**Material provided**
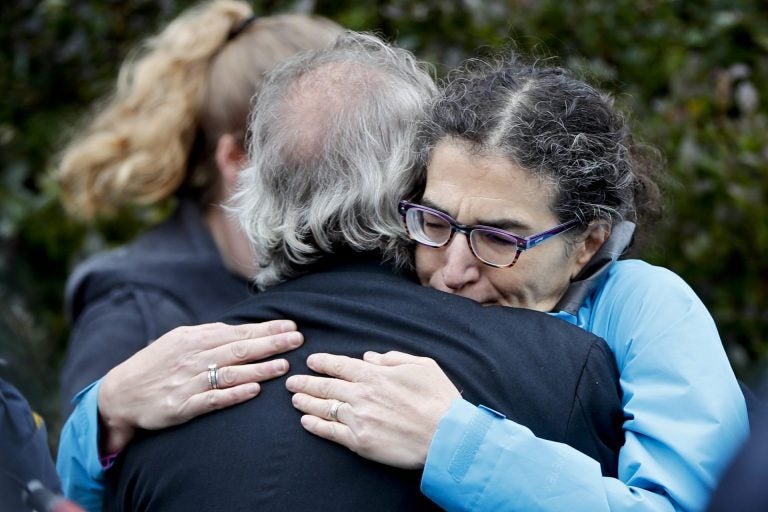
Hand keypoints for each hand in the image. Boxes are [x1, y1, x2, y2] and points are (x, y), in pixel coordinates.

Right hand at [98, 320, 302, 453]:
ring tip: (284, 365)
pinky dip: (234, 394)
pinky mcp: (181, 406)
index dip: (266, 329)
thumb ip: (211, 336)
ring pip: (230, 373)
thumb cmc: (157, 365)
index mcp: (194, 338)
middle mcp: (193, 357)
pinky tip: (254, 391)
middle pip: (239, 349)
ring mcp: (187, 382)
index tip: (291, 326)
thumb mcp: (180, 341)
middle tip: (298, 340)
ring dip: (260, 369)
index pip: (237, 332)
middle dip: (271, 343)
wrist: (119, 393)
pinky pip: (212, 399)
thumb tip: (246, 330)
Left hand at [285, 351, 459, 468]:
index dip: (323, 362)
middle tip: (292, 381)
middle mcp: (362, 395)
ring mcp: (358, 419)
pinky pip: (331, 432)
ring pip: (324, 408)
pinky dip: (316, 425)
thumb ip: (392, 358)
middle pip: (326, 386)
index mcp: (375, 375)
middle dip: (306, 382)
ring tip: (294, 399)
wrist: (446, 437)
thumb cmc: (439, 399)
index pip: (340, 365)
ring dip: (306, 401)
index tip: (311, 361)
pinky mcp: (359, 441)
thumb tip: (369, 357)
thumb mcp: (421, 366)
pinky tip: (306, 421)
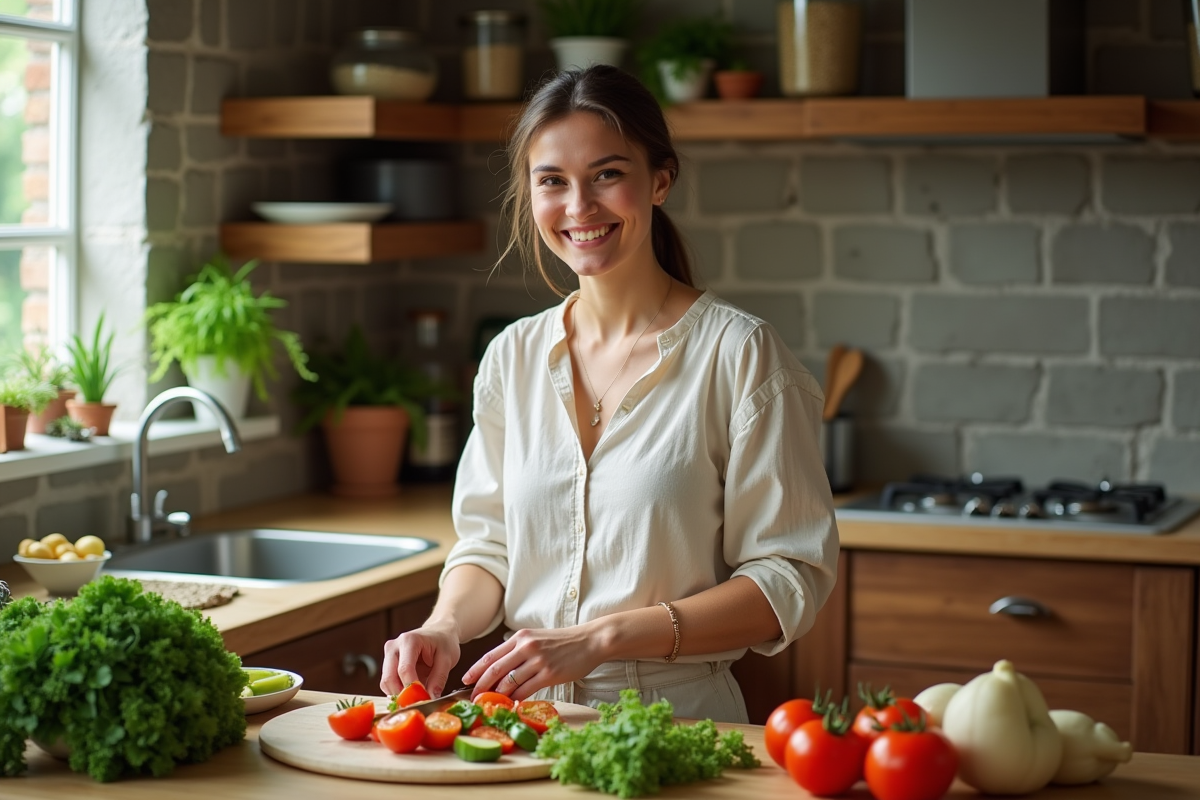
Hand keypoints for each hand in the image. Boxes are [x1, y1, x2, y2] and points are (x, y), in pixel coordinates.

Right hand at [380, 621, 460, 697]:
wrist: (439, 632)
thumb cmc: (444, 642)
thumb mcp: (448, 659)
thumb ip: (439, 678)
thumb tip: (431, 698)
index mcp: (409, 640)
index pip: (404, 669)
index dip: (412, 689)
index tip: (423, 700)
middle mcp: (394, 646)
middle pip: (389, 678)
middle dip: (403, 695)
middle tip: (419, 704)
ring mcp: (388, 655)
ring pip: (386, 683)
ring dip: (399, 695)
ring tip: (418, 698)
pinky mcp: (388, 664)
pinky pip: (388, 683)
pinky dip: (398, 692)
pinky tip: (412, 693)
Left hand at [463, 625, 605, 701]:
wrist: (590, 641)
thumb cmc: (564, 642)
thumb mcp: (537, 638)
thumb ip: (519, 649)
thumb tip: (501, 666)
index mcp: (521, 637)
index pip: (491, 655)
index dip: (476, 670)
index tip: (466, 680)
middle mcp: (526, 647)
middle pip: (495, 669)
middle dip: (480, 686)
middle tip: (472, 698)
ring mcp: (537, 660)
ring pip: (509, 682)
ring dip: (497, 696)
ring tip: (490, 705)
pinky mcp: (549, 674)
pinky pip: (526, 690)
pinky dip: (516, 699)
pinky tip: (513, 705)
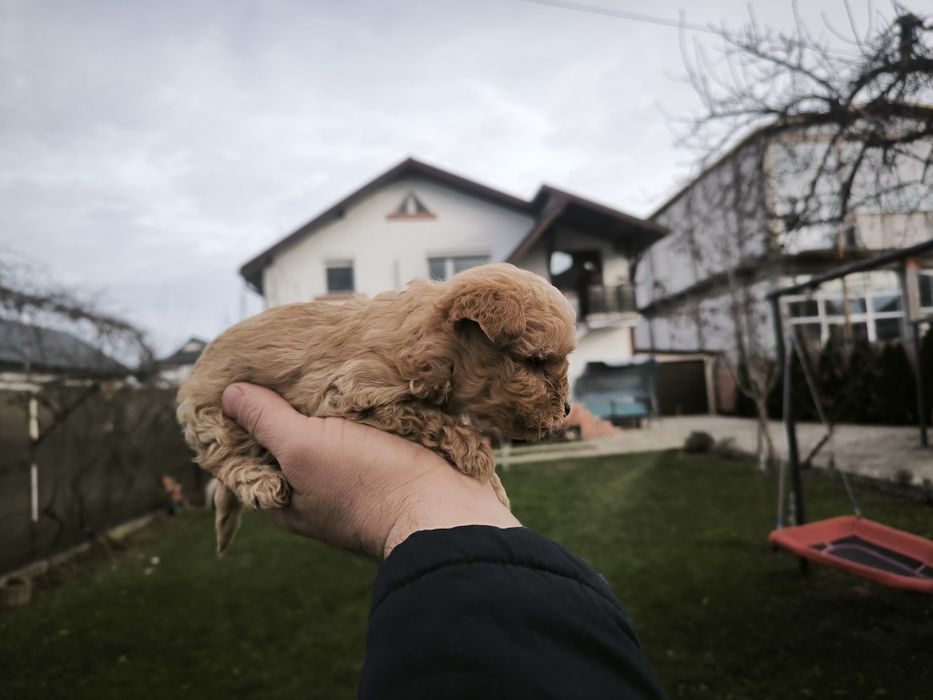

**What you have to do**
For the records above, state the count of lines where "hand" appears, without any other text.

**Problem solution**
6